This code transitions the qat code to the generic numa functions.
Changing adf_get_dev_node_id() to a simple call to dev_get_node() results
in a change to the adf_accel_dev struct as well.  In addition to that
change, qat_crypto_get_instance_node() must check for "any node" as a
valid numa_node value.

Cc: Tadeusz Struk 
Cc: Herbert Xu 
Cc: "David S. Miller" 
Cc: Bruce Allan 
Cc: Prarit Bhargava 
Cc: John Griffin 
Cc: qat-li...@intel.com
Cc: linux-cry...@vger.kernel.org
Signed-off-by: Prarit Bhargava 
---
 drivers/crypto/qat/qat_common/adf_accel_devices.h |2 +-
 drivers/crypto/qat/qat_common/qat_algs.c  |7 +--
 drivers/crypto/qat/qat_common/qat_crypto.c|4 +++-
 drivers/crypto/qat/qat_dh895xcc/adf_drv.c |   19 ++-
 4 files changed, 7 insertions(+), 25 deletions(-)

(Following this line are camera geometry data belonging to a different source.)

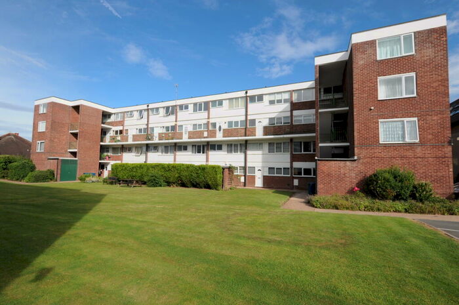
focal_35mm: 15
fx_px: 191
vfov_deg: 77.2
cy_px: 152
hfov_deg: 100.5
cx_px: 230
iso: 200
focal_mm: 10
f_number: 8
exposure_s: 1/250
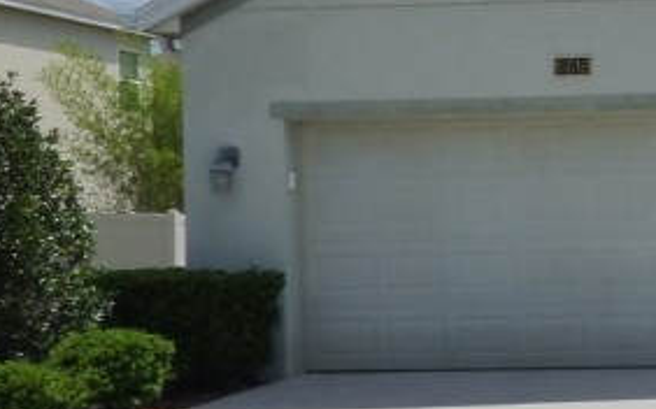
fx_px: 1376
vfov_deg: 16.9
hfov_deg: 22.5
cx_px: 954
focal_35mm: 77
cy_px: 202
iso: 200
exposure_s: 1/800
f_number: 7.1
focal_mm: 3.58
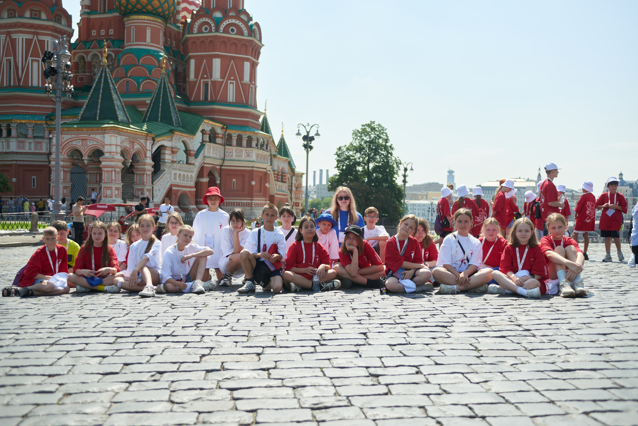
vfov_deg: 35.1
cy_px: 213
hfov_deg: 50.7
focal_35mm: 38
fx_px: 674
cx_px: 319
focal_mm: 38
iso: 100
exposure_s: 1/1600
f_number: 2.8
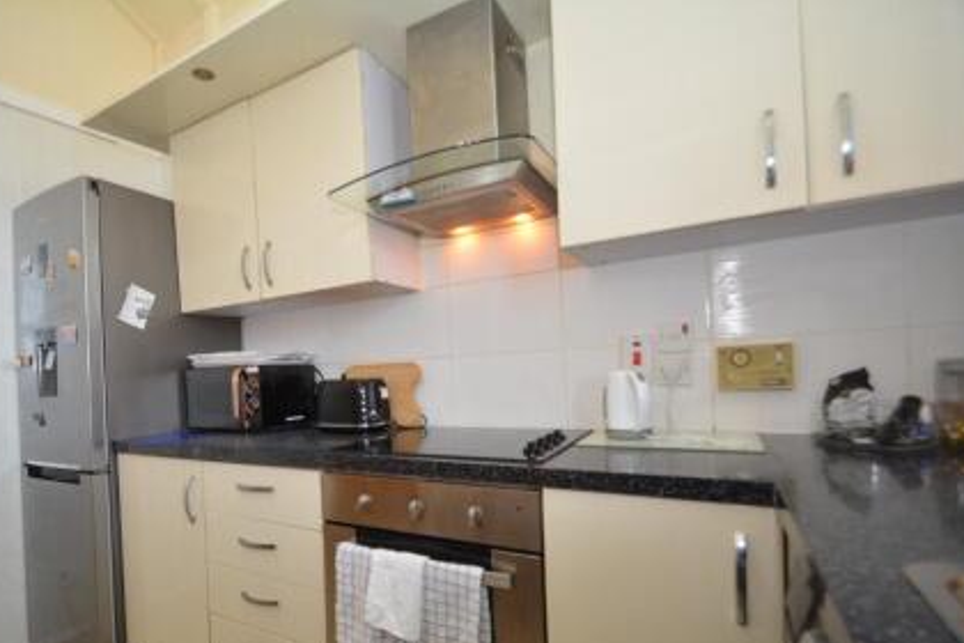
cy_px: 362
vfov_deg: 70.2
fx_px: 455
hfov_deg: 93.0
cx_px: 438
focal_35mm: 17
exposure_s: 1/60
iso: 640
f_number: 4
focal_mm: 10
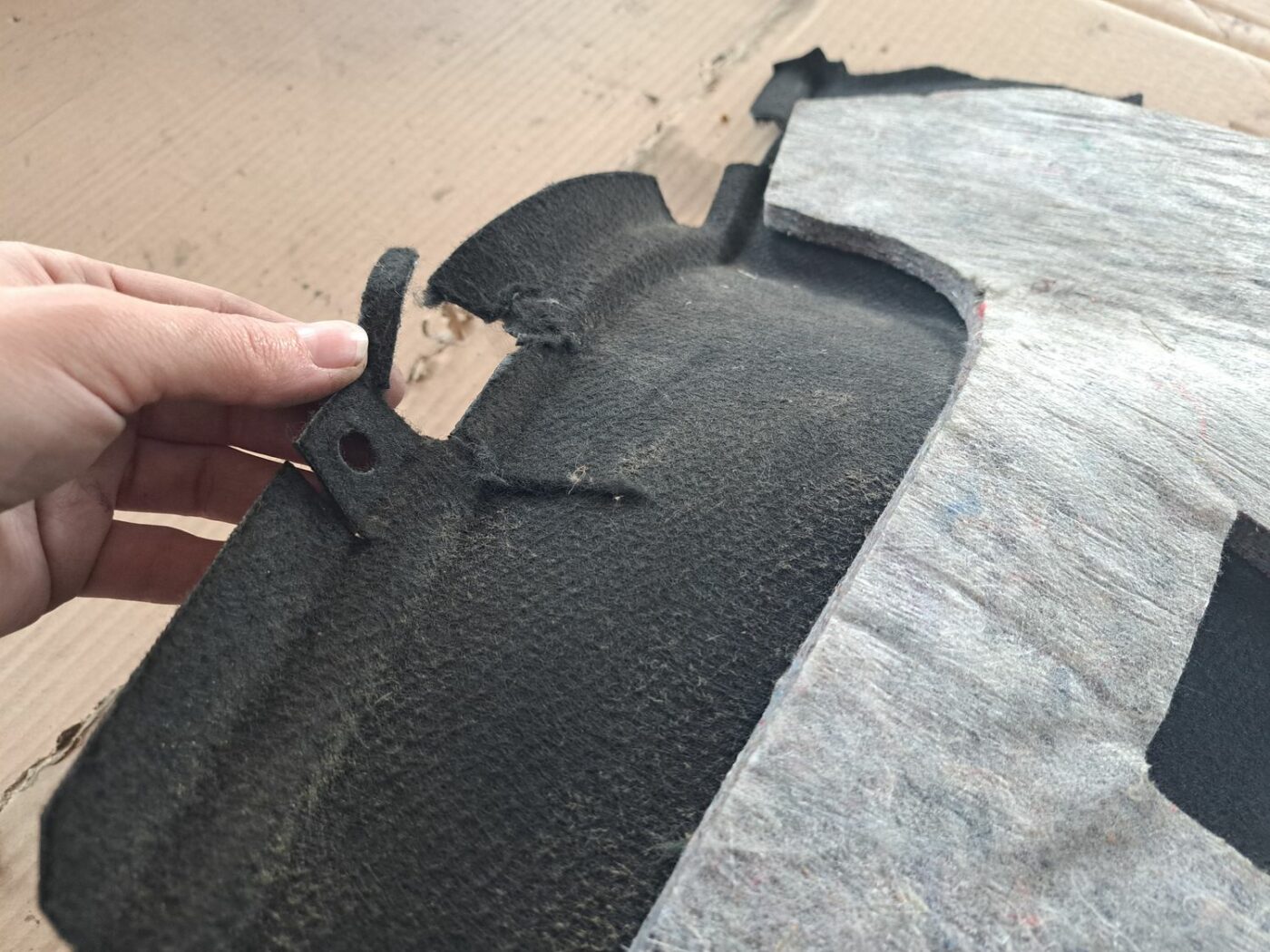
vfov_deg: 56.8
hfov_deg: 71.6
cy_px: 476
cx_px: 635
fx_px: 881
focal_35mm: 24
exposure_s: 1/50
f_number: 1.8
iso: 250
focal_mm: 5.23
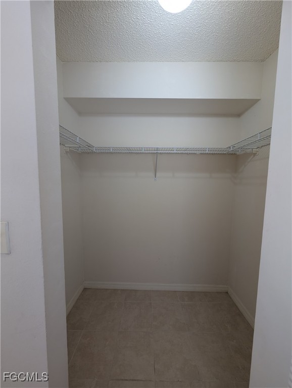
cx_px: 146
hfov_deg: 94.6
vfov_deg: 110.5
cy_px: 194
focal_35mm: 12
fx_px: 135
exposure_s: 1/40
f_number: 1.7
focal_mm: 2.02
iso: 56
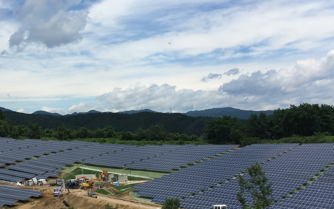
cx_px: 81
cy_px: 134
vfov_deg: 23.1
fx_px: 510
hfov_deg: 35.4
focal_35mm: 56
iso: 32
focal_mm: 4.15
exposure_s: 1/3049
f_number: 2.2
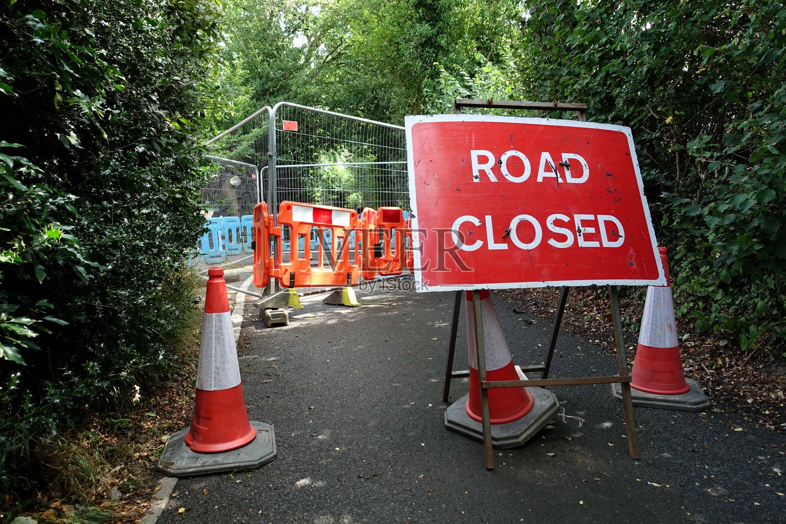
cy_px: 262
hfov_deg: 73.7
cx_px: 393
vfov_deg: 53.1
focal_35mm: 24
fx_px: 524
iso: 125
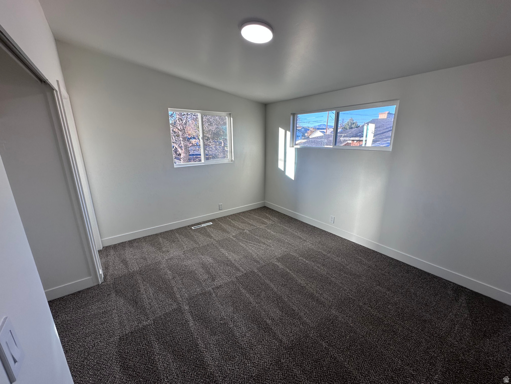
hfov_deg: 102.1
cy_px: 192
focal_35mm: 14
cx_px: 256
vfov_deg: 85.7
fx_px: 207
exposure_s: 1/120
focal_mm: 2.22
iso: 40
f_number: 2.2
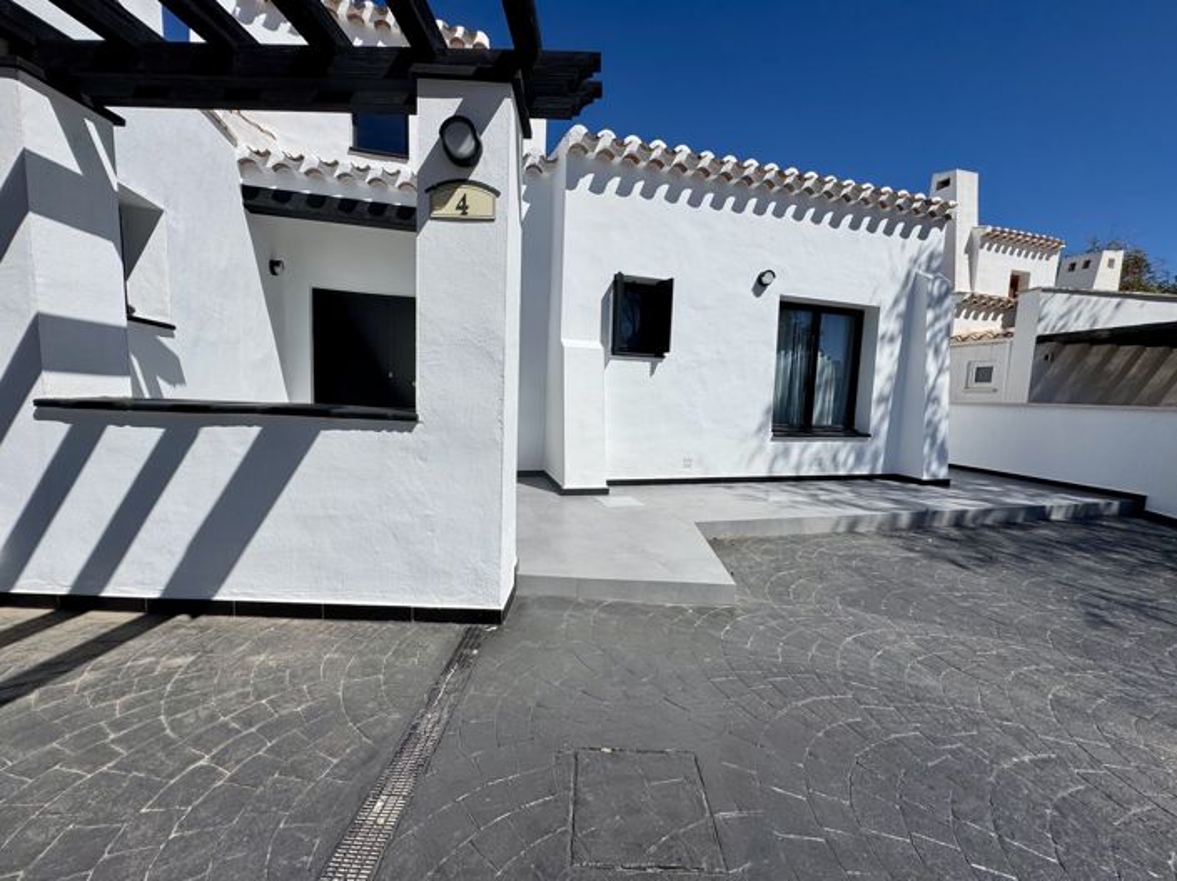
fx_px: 476
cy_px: 440
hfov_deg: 102.1
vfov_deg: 85.6
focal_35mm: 14
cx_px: 588
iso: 40
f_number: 2.2
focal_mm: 2.22
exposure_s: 1/5650
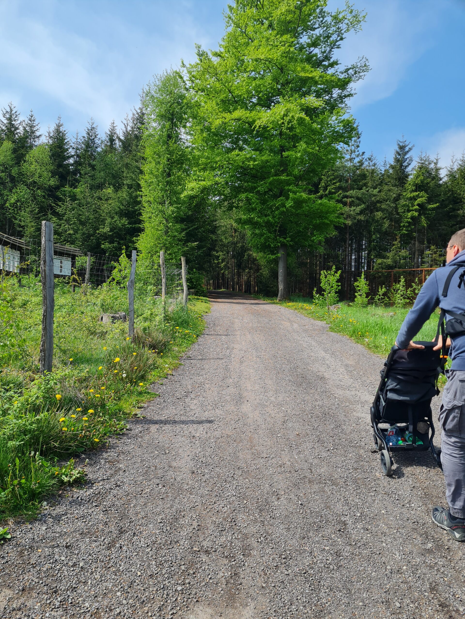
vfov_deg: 67.3
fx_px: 466
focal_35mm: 26
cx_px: 232
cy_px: 310
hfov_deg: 53.1
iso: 50
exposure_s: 1/2028
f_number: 1.8
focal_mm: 5.4
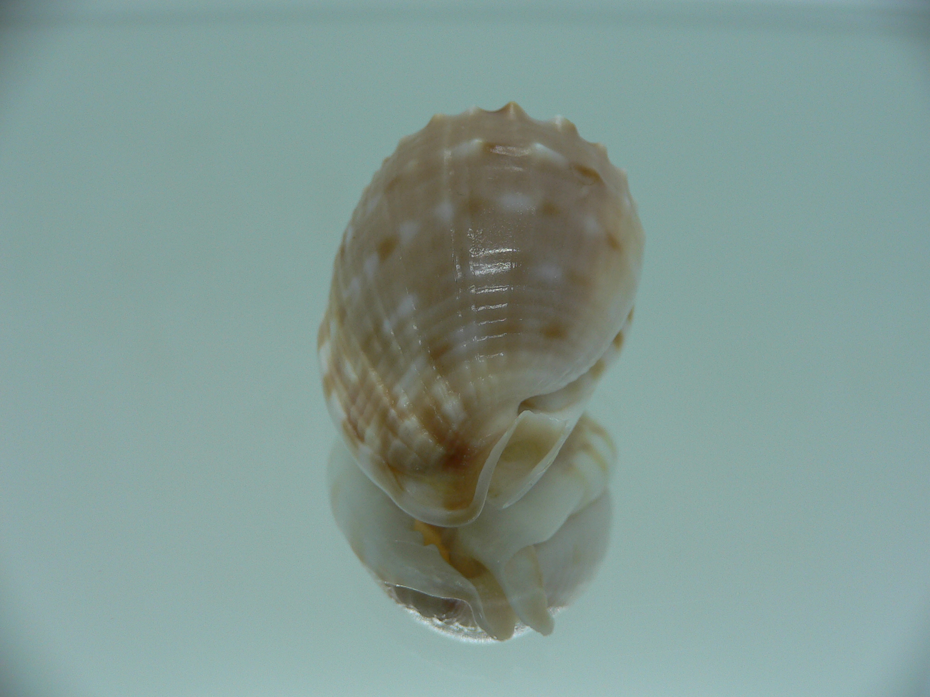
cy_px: 348
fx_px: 940
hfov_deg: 52.6
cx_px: 465
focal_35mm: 35
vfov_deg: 40.7
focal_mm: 4.6
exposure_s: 1/60
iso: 80
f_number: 2.8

diff --git a/drivers/crypto/qat/qat_common/adf_accel_devices.h 
b/drivers/crypto/qat/qat_common/adf_accel_devices.h
index 9282381..025f52f 100644
--- a/drivers/crypto/qat/qat_common/adf_accel_devices.h
+++ b/drivers/crypto/qat/qat_common/adf_accel_devices.h
@@ -199,7 +199,7 @@ struct adf_accel_dev {
struct list_head list;
struct module *owner;
uint8_t accel_id;
-   uint8_t numa_node;
+   int numa_node;
struct adf_accel_pci accel_pci_dev;
 } __packed;
 #endif
diff --git a/drivers/crypto/qat/qat_common/qat_algs.c 
b/drivers/crypto/qat/qat_common/qat_algs.c
index 59df488..d887074 100644
--- a/drivers/crypto/qat/qat_common/qat_algs.c
+++ b/drivers/crypto/qat/qat_common/qat_algs.c
@@ -127,11 +127,6 @@ struct qat_alg_session_ctx {
spinlock_t lock;/* protects qat_alg_session_ctx struct */
 };
 
-static int get_current_node(void)
-{
-   return cpu_data(current_thread_info()->cpu).phys_pro